# Excerpted text
- Opening Delimiter -

But then you have to add PNG, and GIF, and ...

Might want to do the same for each one, but:

  • code duplication :(

  • the types are totally unrelated :(


Inheritance

So instead create a base class and several derived classes

class ImageFile {
  string _fn;
protected:
  int _nx;
  int _ny;
  unique_ptr<char> _pixeldata;
public:
  ImageFile(string fn);
  char& GetPixel(int x, int y);
};

Inheritance

So instead create a base class and several derived classes

class JpegFile : public ImageFile {
public:
  JpegFile(string fn) : ImageFile(fn) {
	// read _nx/_ny/_ncols from header
	_pixeldata = new char[_nx*_ny*3];
	// decompress data from file
  }
};

class PngFile : public ImageFile {
public:
  PngFile(string fn);
};

Pointers to base class

One important thing to know is that a pointer to a derived class (JpegFile*) is type compatible with a pointer to the base class (ImageFile*).

JpegFile jpg("cat.jpg");
ImageFile* img = &jpg;
// also works with references
ImageFile& im_ref = jpg;

Dynamic polymorphism

  • What if we have some behaviour, like writing the image data to file, that varies between the subclasses?

  • We ideally want to have a uniform interface and when we call it as run time the pointer-to-base knows which subclass method to call.

  • Enter virtual functions!


Dynamic polymorphism

class ImageFile {
public:
 virtual void Write(string fn} = 0;
};

class JpegFile : public ImageFile {
public:
	virtual void Write(string fn) {
	  // write header
	  // compress + write data
	}
};
ImageFile* img = new JpegFile("cat.jpg");
img->Write("notdog.jpg");

How does this work?

- Closing Delimiter -

# Material provided
- Opening Delimiter -

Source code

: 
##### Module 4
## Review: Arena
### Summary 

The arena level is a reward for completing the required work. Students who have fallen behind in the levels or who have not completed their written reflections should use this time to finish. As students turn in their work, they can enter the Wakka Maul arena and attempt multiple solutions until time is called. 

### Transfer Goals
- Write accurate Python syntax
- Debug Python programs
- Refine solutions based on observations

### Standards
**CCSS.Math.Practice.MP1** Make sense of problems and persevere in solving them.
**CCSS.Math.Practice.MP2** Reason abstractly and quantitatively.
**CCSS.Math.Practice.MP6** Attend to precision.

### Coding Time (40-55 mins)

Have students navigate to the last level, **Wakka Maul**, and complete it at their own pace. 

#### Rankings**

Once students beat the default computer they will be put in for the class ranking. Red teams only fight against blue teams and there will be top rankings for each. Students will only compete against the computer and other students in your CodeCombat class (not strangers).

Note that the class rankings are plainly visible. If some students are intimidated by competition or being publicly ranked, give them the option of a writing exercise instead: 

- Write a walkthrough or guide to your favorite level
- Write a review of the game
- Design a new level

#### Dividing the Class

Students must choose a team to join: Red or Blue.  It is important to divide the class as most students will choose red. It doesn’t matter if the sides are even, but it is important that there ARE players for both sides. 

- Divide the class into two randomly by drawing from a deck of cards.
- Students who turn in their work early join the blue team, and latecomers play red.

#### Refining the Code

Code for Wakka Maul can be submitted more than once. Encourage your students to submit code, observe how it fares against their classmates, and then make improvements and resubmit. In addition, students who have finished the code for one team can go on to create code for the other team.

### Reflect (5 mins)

- Closing Delimiter -

# Tasks and exercises
(1) List every class name declared in the inheritance text's code.
(2) Lay out the rows from their start through the line containing "### Coding Time (40-55 mins)", inclusive, as a JSON list of strings with one string per line and blank lines left out.
The inheritance text and the rows have nothing to do with each other.

# Responses for each task
(1) ImageFile, JpegFile, PngFile

(2)
[
  "Source code",
  ": ",
  "##### Module 4",
  "## Review: Arena",
  "### Summary ",
  "The arena level is a reward for completing the required work. Students who have fallen behind in the levels or who have not completed their written reflections should use this time to finish. As students turn in their work, they can enter the Wakka Maul arena and attempt multiple solutions until time is called. ",
  "### Transfer Goals",
  "- Write accurate Python syntax",
  "- Debug Python programs",
  "- Refine solutions based on observations",
  "### Standards",
  "**CCSS.Math.Practice.MP1** Make sense of problems and persevere in solving them.",
  "**CCSS.Math.Practice.MP2** Reason abstractly and quantitatively.",
  "**CCSS.Math.Practice.MP6** Attend to precision.",
  "### Coding Time (40-55 mins)"
]